В построении модели встают и некоторые общие проблемы, затрагивающие все топики Границы и все классы практик. В первую очередь, из них важны две. Первая из них — дескрипция структур личности и идентичности, отвечающих трем способам размыкания или, иными словами, реконструкция трех базовых репрезентаций существа «Человек»: Человека Онтологического, Человека Онтического и Человека Виртуального (а затем и «гибридных» репрезентаций, отвечающих сочетаниям топик). Вторая же — дескрипция «антропологической эволюции». Что это такое? Естественно ожидать, что в любую эпоху, в любом обществе и культуре, не все способы размыкания реализуются в равной мере, но из них выделяется какой-либо преобладающий, доминантный. Рассматривая доминантность того или другого размыкания, той или другой репрезентации Человека как особую характеристику или даже «антропологическое определение» эпохи, мы ставим вопрос об эволюции этой характеристики: о том, чтобы проследить изменения со временем доминирующей репрезентации Человека. Тем самым, наша модель ставит проблему описания исторического процесса под новым углом; история должна быть представлена в антропологическом ключе, как История Человека, структурируясь при этом по-новому — на эпохи доминирования определенных антропологических формаций [7].
В этой трансформации исторического дискурса проявляется общая эпистемологическая особенность или потенция модели: в принципе, она должна выводить к аналогичной трансформации также и других гуманитарных дискурсов, переводящей их в антропологически фундированный строй понятий.
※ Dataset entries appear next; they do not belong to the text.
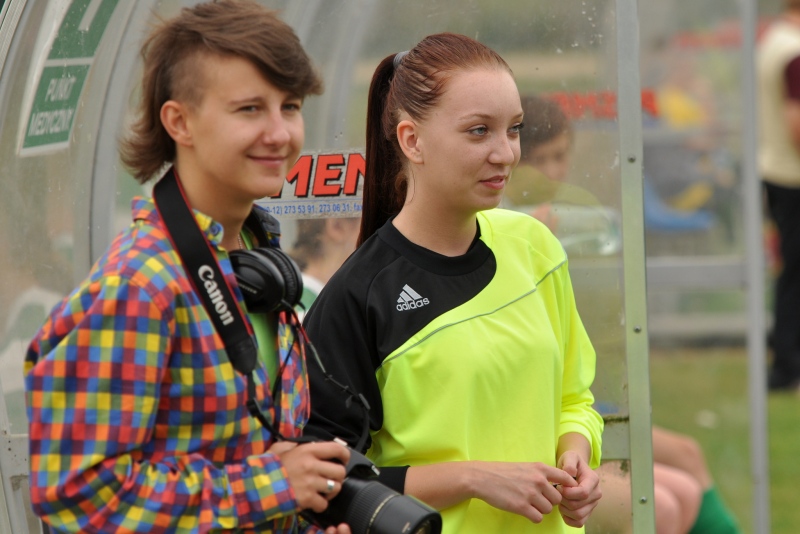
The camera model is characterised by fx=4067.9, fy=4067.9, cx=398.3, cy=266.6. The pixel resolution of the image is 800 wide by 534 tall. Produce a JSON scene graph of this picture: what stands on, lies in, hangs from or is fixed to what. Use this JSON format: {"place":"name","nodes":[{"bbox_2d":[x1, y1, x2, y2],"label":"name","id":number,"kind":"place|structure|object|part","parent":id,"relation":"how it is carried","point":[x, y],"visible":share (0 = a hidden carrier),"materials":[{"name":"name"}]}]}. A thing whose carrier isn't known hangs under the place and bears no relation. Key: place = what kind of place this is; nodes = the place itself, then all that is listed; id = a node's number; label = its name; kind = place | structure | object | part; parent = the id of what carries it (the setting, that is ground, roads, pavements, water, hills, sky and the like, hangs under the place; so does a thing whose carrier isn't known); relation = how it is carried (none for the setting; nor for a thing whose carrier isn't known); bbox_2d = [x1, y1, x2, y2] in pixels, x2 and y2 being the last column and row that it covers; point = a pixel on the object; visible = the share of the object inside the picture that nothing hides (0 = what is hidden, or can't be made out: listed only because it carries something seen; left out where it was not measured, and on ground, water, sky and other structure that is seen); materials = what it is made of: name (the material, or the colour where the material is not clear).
{"place":"outdoors","nodes":[
{"label":"outdoors","id":0,"kind":"place"},
{"bbox_2d":[646,345,799,533],"label":"lawn","id":1,"kind":"structure","parent":0,"point":[791,407],"materials":[{"name":"green plant"}]},
{"bbox_2d":[741,0,771,533],"label":"metal pole","id":2,"kind":"object","parent":1,"relation":"on","point":[761,489],"visible":0.97,"materials":[{"name":"grey metal"}]},
{"bbox_2d":[758,0,799,392],"label":"person","id":3,"kind":"object","parent":1,"relation":"on","point":[797,237],"visible":0.96},
{"label":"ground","id":4,"kind":"structure","parent":0},
{"bbox_2d":[18,1,367,533],"label":"man","id":5,"kind":"object","parent":4,"relation":"on","point":[260,67],"visible":0.98},
{"bbox_2d":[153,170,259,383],"label":"strap","id":6,"kind":"object","parent":5,"relation":"hanging from","point":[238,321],"visible":0.7,"materials":[{"name":"black fabric"}]},
{"bbox_2d":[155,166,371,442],"label":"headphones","id":7,"kind":"object","parent":5,"relation":"hanging from","point":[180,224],"visible":0.76,"materials":[{"name":"black plastic"}]},
{"bbox_2d":[227,246,304,315],"label":"headphones","id":8,"kind":"object","parent":5,"relation":"on","point":[296,277],"visible":0.66,"materials":[{"name":"black plastic"}]},
{"bbox_2d":[303,444,443,533],"label":"camera","id":9,"kind":"object","parent":5,"relation":"in","point":[389,502],"visible":0.75,"materials":[{"name":"black plastic"}]},
{"label":"lens","id":10,"kind":"part","parent":9,"relation":"part of","materials":[{"name":"black metal"}]},
{"bbox_2d":[288,215,361,316],"label":"person","id":11,"kind":"object","parent":4,"relation":"on","point":[335,228],"visible":0.16},
{"bbox_2d":[0,0,773,531],"label":"dugout shelter","id":12,"kind":"object","parent":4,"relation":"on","point":[5,450],"visible":0.79,"materials":[{"name":"clear plastic"}]},
{"bbox_2d":[19,0,116,155],"label":"sign","id":13,"kind":"object","parent":12,"relation":"attached to","point":[38,129],"visible":0.88,"materials":[{"name":"green"}]},
{"bbox_2d":[258,150,366,219],"label":"sign","id":14,"kind":"object","parent":12,"relation":"attached to","point":[323,189],"visible":0.54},
{"bbox_2d":[541,88,672,122],"label":"red sign","id":15,"kind":"object","parent":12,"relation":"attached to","point":[650,101],"visible":0.33,"materials":[{"name":"red"}]},
{"bbox_2d":[615,0,655,533],"label":"metal post","id":16,"kind":"object","parent":12,"relation":"attached to","point":[648,438],"visible":0.96,"materials":[{"name":"grey metal"}]},
{"bbox_2d":[596,427,742,533],"label":"person","id":17,"kind":"object","parent":12,"relation":"in","point":[695,502],"visible":0.21},
{"bbox_2d":[297,31,609,533],"label":"woman","id":18,"kind":"object","parent":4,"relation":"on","point":[440,95],"visible":0.98},
{"bbox_2d":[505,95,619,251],"label":"child","id":19,"kind":"object","parent":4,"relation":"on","point":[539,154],"visible":0.28},
{"bbox_2d":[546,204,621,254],"label":"plastic bottle","id":20,"kind":"object","parent":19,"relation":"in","point":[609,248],"visible":0.47,"materials":[{"name":"clear plastic"}]},
{"bbox_2d":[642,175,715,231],"label":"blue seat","id":21,"kind":"object","parent":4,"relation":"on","point":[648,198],"visible":0.35,"materials":[{"name":"blue"}]}
]}

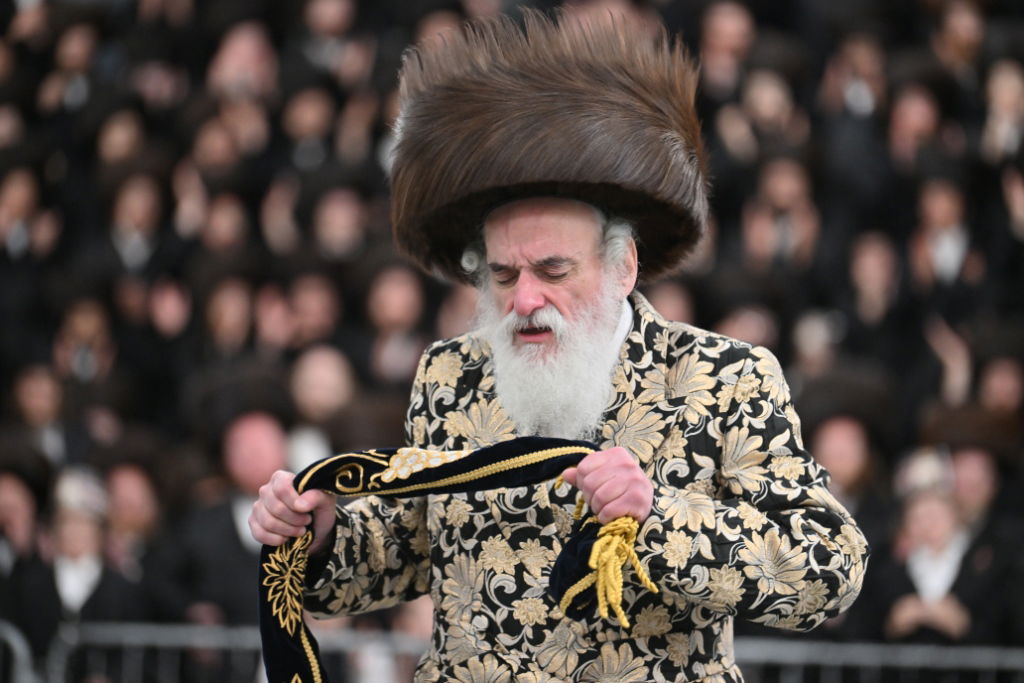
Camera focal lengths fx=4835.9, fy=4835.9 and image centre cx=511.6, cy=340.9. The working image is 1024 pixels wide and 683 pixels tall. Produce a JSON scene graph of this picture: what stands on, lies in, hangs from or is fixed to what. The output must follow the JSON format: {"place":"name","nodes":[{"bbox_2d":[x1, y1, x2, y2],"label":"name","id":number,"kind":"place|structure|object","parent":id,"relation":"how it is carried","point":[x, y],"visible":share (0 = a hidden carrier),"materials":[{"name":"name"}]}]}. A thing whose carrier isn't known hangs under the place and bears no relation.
{"place":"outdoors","nodes":[
{"label":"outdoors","id":0,"kind":"place"},
{"bbox_2d":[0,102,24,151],"label":"person","id":1,"kind":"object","parent":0,"point":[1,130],"visible":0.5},
{"bbox_2d":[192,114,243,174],"label":"person","id":2,"kind":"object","parent":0,"point":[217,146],"visible":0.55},
{"bbox_2d":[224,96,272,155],"label":"person","id":3,"kind":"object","parent":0,"point":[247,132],"visible":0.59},
{"bbox_2d":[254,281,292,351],"label":"person","id":4,"kind":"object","parent":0,"point":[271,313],"visible":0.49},
{"bbox_2d":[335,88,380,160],"label":"person","id":5,"kind":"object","parent":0,"point":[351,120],"visible":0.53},
{"bbox_2d":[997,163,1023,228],"label":"person","id":6,"kind":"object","parent":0,"point":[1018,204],"visible":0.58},
{"label":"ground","id":7,"kind":"structure","parent":0},
{"bbox_2d":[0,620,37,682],"label":"metal barrier","id":8,"kind":"object","parent":7,"relation":"on","point":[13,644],"visible":0.95,"materials":[{"name":"grey metal"}]},
{"bbox_2d":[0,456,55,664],"label":"person","id":9,"kind":"object","parent":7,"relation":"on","point":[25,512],"visible":0.73},
{"bbox_2d":[1,2,1023,659],"label":"crowd","id":10,"kind":"object","parent":7,"relation":"on","point":[407,40],"visible":0.23},
{"bbox_2d":[0,164,47,262],"label":"person","id":11,"kind":"object","parent":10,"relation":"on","point":[17,214],"visible":0.59},
{"bbox_2d":[12,361,65,462],"label":"person","id":12,"kind":"object","parent":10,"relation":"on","point":[37,389],"visible":0.52},
{"bbox_2d":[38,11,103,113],"label":"person","id":13,"kind":"object","parent":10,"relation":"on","point":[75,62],"visible":0.73},
{"bbox_2d":[52,294,116,384],"label":"person","id":14,"kind":"object","parent":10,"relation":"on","point":[81,323],"visible":0.62},
{"bbox_2d":[31,464,148,634],"label":"person","id":15,"kind":"object","parent":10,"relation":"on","point":[67,526],"visible":0.57},
{"bbox_2d":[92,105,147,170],"label":"person","id":16,"kind":"object","parent":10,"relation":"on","point":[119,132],"visible":0.48},
{"bbox_2d":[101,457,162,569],"label":"person","id":17,"kind":"object","parent":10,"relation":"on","point":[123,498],"visible":0.61},
{"bbox_2d":[106,169,165,272],"label":"person","id":18,"kind":"object","parent":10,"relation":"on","point":[135,216],"visible":0.6},
{"bbox_2d":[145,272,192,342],"label":"person","id":19,"kind":"object","parent":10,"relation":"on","point":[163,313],"visible":0.48},
{"bbox_2d":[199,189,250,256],"label":"person","id":20,"kind":"object","parent":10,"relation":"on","point":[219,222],"visible":0.47},
{"bbox_2d":[201,275,253,357],"label":"person","id":21,"kind":"object","parent":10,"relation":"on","point":[219,313],"visible":0.56},
{"bbox_2d":[169,395,300,631],"label":"man","id":22,"kind":"object","parent":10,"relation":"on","point":[255,429],"visible":0.57},
{"bbox_2d":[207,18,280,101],"label":"person","id":23,"kind":"object","parent":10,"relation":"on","point":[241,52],"visible":0.65},
{"bbox_2d":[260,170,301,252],"label":"person","id":24,"kind":"object","parent":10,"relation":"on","point":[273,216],"visible":0.6},
{"bbox_2d":[279,84,335,169],"label":"person","id":25,"kind":"object","parent":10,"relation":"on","point":[301,118],"visible":0.65},
{"bbox_2d":[283,271,342,350],"label":"person","id":26,"kind":"object","parent":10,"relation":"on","point":[315,313],"visible":0.53},
{"bbox_2d":[287,343,356,466],"label":"person","id":27,"kind":"object","parent":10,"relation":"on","point":[319,365],"visible":0.47},
{"bbox_2d":[298,0,362,77],"label":"person","id":28,"kind":"object","parent":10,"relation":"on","point":[321,12],"visible":0.77},
{"bbox_2d":[312,182,368,261],"label":"person","id":29,"kind":"object","parent":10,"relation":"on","point":[331,216],"visible":0.58},
{"bbox_2d":[364,260,431,386],"label":"person","id":30,"kind":"object","parent":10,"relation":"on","point":[403,295],"visible":0.6},
{"bbox_2d":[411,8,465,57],"label":"person","id":31,"kind":"object","parent":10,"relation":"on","point":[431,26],"visible":0.24},
{"bbox_2d":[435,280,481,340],"label":"person","id":32,"kind":"object","parent":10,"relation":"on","point":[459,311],"visible":0.23},
{"bbox_2d":[644,278,696,324],"label":"person","id":33,"kind":"object","parent":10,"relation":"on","point":[674,301],"visible":0.2},
{"bbox_2d":[696,0,755,97],"label":"person","id":34,"kind":"object","parent":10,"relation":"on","point":[732,30],"visible":0.66},
{"bbox_2d":[714,301,780,350],"label":"person","id":35,"kind":"object","parent":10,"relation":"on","point":[742,329],"visible":0.31},
{"bbox_2d":[737,65,805,156],"label":"person","id":36,"kind":"object","parent":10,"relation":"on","point":[776,102],"visible":0.52},
{"bbox_2d":[742,153,818,271],"label":"person","id":37,"kind":"object","parent":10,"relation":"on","point":[788,184],"visible":0.62},
{"bbox_2d":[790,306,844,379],"label":"person","id":38,"kind":"object","parent":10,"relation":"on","point":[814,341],"visible":0.46},
{"bbox_2d":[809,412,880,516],"label":"person","id":39,"kind":"object","parent":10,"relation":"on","point":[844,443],"visible":0.45},
{"bbox_2d":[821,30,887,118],"label":"person","id":40,"kind":"object","parent":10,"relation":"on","point":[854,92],"visible":0.72},
{"bbox_2d":[844,230,901,338],"label":"person","id":41,"kind":"object","parent":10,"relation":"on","point":[872,275],"visible":0.63},
{"bbox_2d":[886,81,944,171],"label":"person","id":42,"kind":"object","parent":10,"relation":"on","point":[902,132],"visible":0.56},
{"bbox_2d":[875,445,1001,643],"label":"person","id":43,"kind":"object","parent":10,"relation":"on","point":[922,512],"visible":0.56},
{"bbox_2d":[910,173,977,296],"label":"person","id":44,"kind":"object","parent":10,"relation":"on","point":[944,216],"visible":0.57},
{"bbox_2d":[930,0,986,78],"label":"person","id":45,"kind":"object","parent":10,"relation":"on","point":[962,34],"visible":0.67},
{"bbox_2d":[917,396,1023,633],"label":"person","id":46,"kind":"object","parent":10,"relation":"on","point":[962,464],"visible":0.62},
{"bbox_2d":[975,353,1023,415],"label":"person","id":47,"kind":"object","parent":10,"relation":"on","point":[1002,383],"visible":0.4},
{"bbox_2d":[981,57,1023,161],"label":"person","id":48,"kind":"object","parent":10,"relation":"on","point":[1004,104],"visible":0.56},
{"bbox_2d":[3,620,1023,682],"label":"metal barrier","id":49,"kind":"object","parent":7,"relation":"on","point":[11,638],"visible":0.64,"materials":[{"name":"grey metal"}]},
{"bbox_2d":[241,10,870,682],"label":"man","id":50,"kind":"object","parent":7,"relation":"on","point":[536,303],"visible":0.97},
{"bbox_2d":[257,439,642,680],"label":"scarf","id":51,"kind":"object","parent":50,"relation":"in","point":[501,449],"visible":0.8,"materials":[{"name":"fabric"}]},
{"bbox_2d":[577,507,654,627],"label":"tassel","id":52,"kind":"object","parent":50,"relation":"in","point":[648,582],"visible":0.85,"materials":[{"name":"gold fabric"}]}
]}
Практическое продвижение в этом направлении уже происходит в психологии, где в течение ряда лет развивается подход «синергийной психотерапии», ориентированный на концептуально-методологическую базу синергийной антропологии. Как пишет основатель данного подхода Ф.Е.Василюк, «Синергийная психотерапия — психотерапевтический подход, основывающийся на синергийной антропологии» [8]. При этом, как и при изучении антропологических практик, в рамках синергийной антропологии возникает общий метод антропологизации гуманитарных дискурсов, основанный также на топической локализации — соотнесении избранного дискурса с определенной сферой антропологических проявлений, а этой сферы, в свою очередь, с определенной топикой (или топиками) Границы.